'''
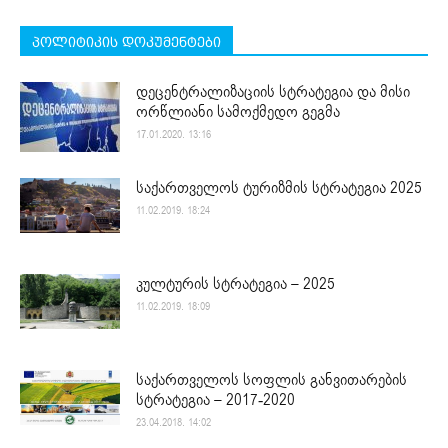
პოლიტიკის დოკუმენტები
დეცენტრალიზაციის სტრატეგია და მისი
ორწლიანი სამოქმედო გეგმა
17.01.2020. 13:16
საქართველოს ტურიზმის სტრატეგია 2025
11.02.2019. 18:24
კულტურის სტრატეგია – 2025
11.02.2019. 18:09
საქართველოს სოფლის განვითარების
სტრატეგია – 2017-2020
23.04.2018. 14:02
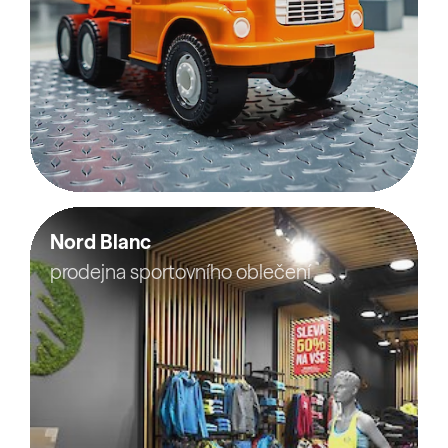
Nord Blanc
prodejna sportovního oblečení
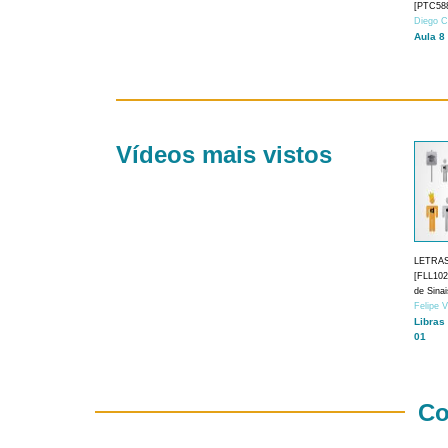
[PTC588
Diego C
Aula 8
Vídeos mais vistos
LETRA
[FLL1024
de Sina
Felipe 
Libras
01
Co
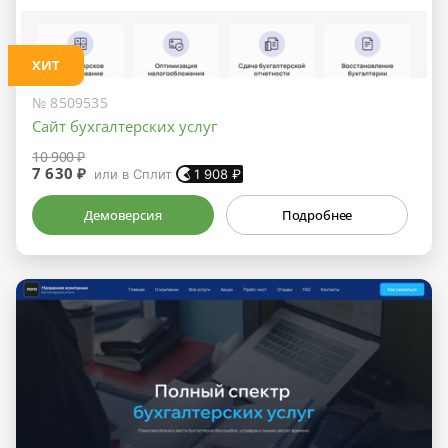
ХИТ
№ 8509535
Сайт бухгалтерских услуг
10 900 ₽
7 630 ₽
или в Сплит
1 908
₽
Демоверсия
Подробнее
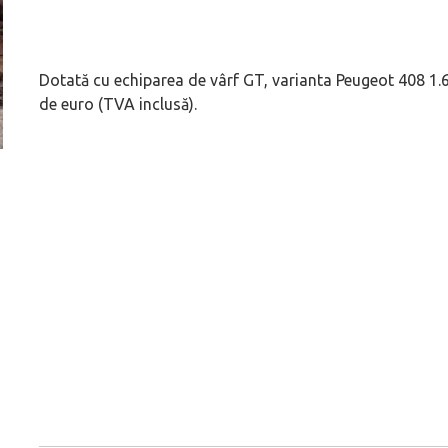
Dotată cu echiparea de vârf GT, varianta Peugeot 408 1.
de euro (TVA inclusă).
ă
Pentru cine știe ceva avioane, numele Hennessey
Prima sportivă cu
Blackbird va suna ca un apropo. Unul pertinent, de
de noua ediție lim
altfel!
60° Hommage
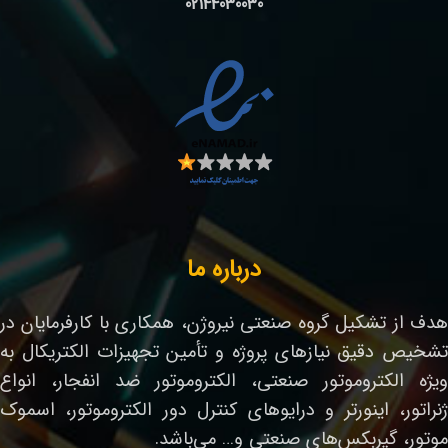
02144030030
درباره ما
هدف از تشکیل گروه صنعتی نیروژن، همکاری با کارفرمایان در
تشخیص دقیق نیازهای پروژه و تأمین تجهیزات الکتریکال به
ویژه الکتروموتور صنعتی، الکتروموتور ضد انفجار، انواع
ژنراتور، اینورتر و درایوهای کنترل دور الکتروموتور، اسموک
موتور، گیربکس‌های صنعتی و… می‌باشد.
'''
**WORK INSTRUCTIONS**
Print the lines of the material again unchanged, beginning at the line that has "02144030030" and continuing through the last line of the material.

**SOLUTION TO THIS EXERCISE**
02144030030
درباره ما
هدف از تشکیل گروه صنعتی نیروژن، همکاری با کارفرمایان در
تشخیص دقیق نیازهای پروژه و تأمین تجهیزات الکتریکال به
ویژه الکتروموتور صنعتی، الکتروموتور ضد انفجار، انواع
ژنراتور، اینورتر و درایوهای کنترل دور الکتروموتور، اسموک
موتور، گیربکس‌های صنعتی و… می‌باشد.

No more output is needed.